- O Globo
A estridente apresentação da denúncia do Ministério Público é um case perfeito sobre os tempos atuais. Há naquela cena e na repercussão que se seguiu doses de preocupação justas com possíveis exageros da Lava-Jato e de desonestidade intelectual a serviço de uma causa.
Cada lado dessa história traduziu o episódio ao sabor de suas convicções. Os relatos nas redes sociais acrescentaram ingredientes fantasiosos para reforçar uma ou outra versão. Uma análise fria, porém, permite separar as coisas e concluir que a leitura mais honesta está provavelmente no meio do caminho.
A maior polêmica se deu em torno da suposta confissão de um dos procuradores (“não temos prova, mas temos convicção”), explorada por Lula. Noves fora os memes hilários que nos fizeram rir, serve para muito pouco.
A frase nunca foi dita. Há um ponto da apresentação do qual, imagina-se, ela tenha sido extraída. Trata-se da exposição do procurador Robertson Pozzobon, que, ao explicar a denúncia de lavagem de dinheiro, afirmou que “não há provas cabais de que Lula é efetivo proprietário no papel” do tríplex do Guarujá.

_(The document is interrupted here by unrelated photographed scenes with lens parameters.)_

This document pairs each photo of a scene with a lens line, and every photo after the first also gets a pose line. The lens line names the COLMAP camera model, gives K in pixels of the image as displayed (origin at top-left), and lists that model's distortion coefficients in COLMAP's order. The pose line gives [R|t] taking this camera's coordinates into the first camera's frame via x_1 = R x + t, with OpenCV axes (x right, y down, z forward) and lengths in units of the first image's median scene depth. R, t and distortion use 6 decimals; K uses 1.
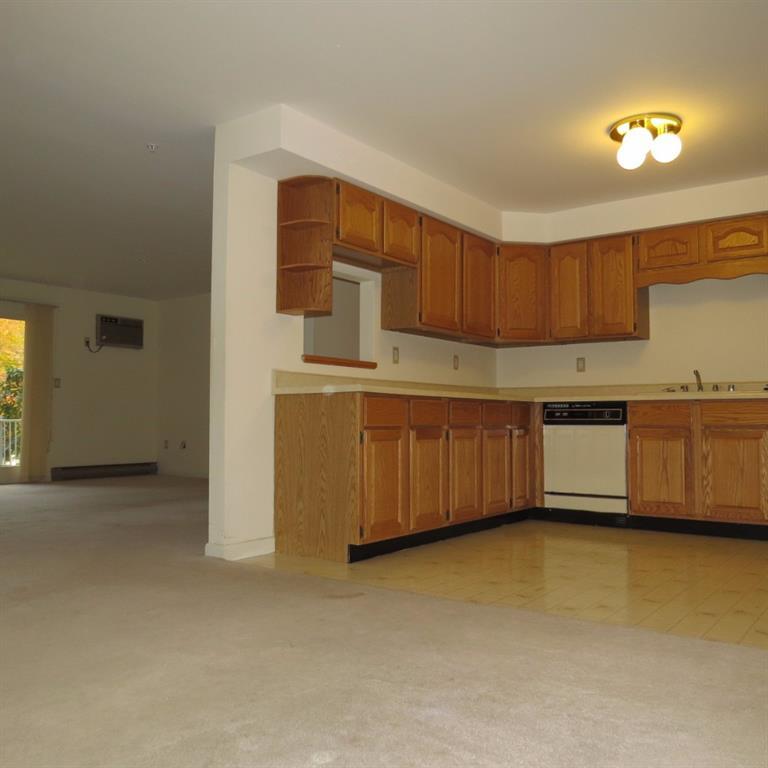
lens RADIAL K [[735.5, 0, 384.0], [0, 735.5, 384.0], [0, 0, 1]] dist [-0.019303, 0.001441]
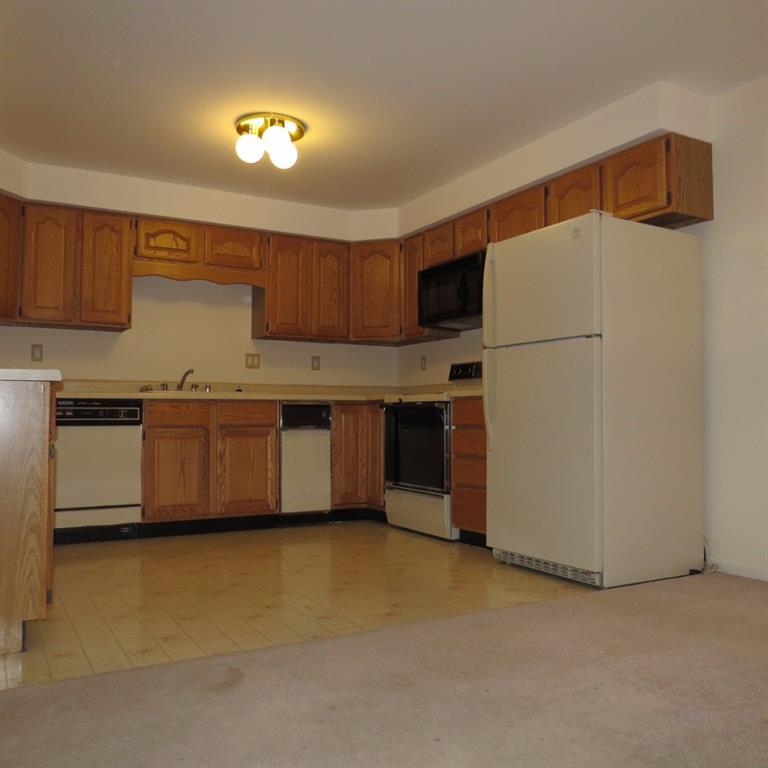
lens RADIAL K [[758.7, 0, 384.0], [0, 758.7, 384.0], [0, 0, 1]] dist [0.003307, -0.001183]
pose [[0.406498, 0.036129, 0.912937, -0.404081], [-0.044926, 0.998800, -0.019523, 0.009081], [-0.912547, -0.033079, 0.407633, 0.331637]]
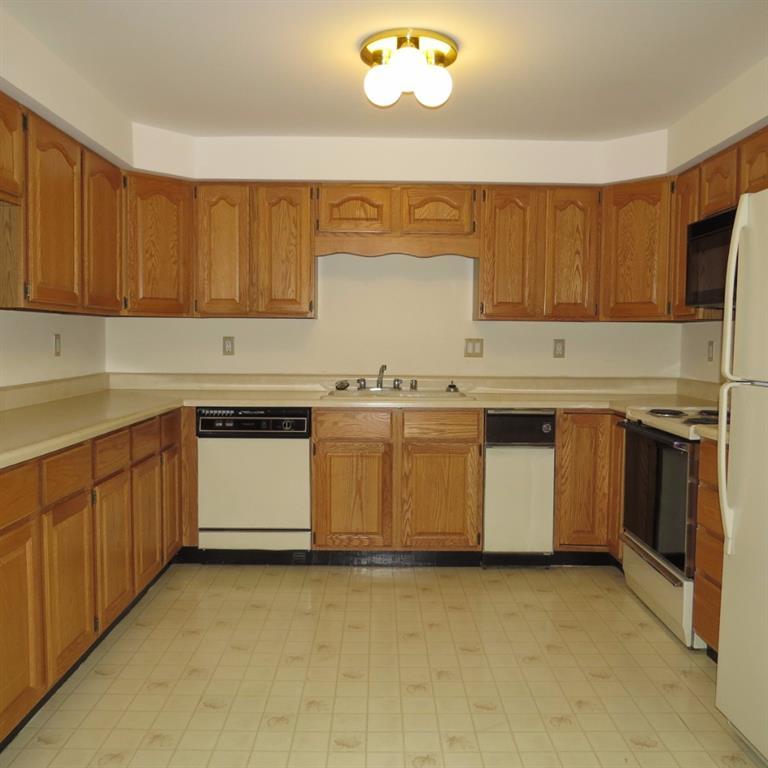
lens RADIAL K [[735.5, 0, 384.0], [0, 735.5, 384.0], [0, 0, 1]] dist [-0.019303, 0.001441]
pose [[0.797041, -0.035379, 0.602888, -0.073417], [-0.036367, 0.993659, 0.106389, -0.084370], [-0.602829, -0.106721, 0.790701, 0.336776]]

Não há aí confissão de falta de provas. Nunca houve a suspeita de que Lula fosse o proprietário, no papel, do tríplex. Mas sim de que o ex-presidente era o dono oculto do apartamento. Há fartas evidências nesse sentido, como as conversas grampeadas entre engenheiros da obra e a presença de Lula e Marisa no imóvel.
A Lava-Jato, porém, trata o caso do tríplex não como um mimo a Lula, mas como parte do pagamento ao “comandante máximo” da “propinocracia”. Nessas graves acusações, aí sim, há mais convicções do que provas.
O Ministério Público é o órgão acusador. Cabe à Justiça analisar se houve ou não crime. Mas quando exageram nas tintas, os procuradores alimentam o discurso de perseguição política e diluem os aspectos técnicos da investigação no ambiente nebuloso das disputas virtuais.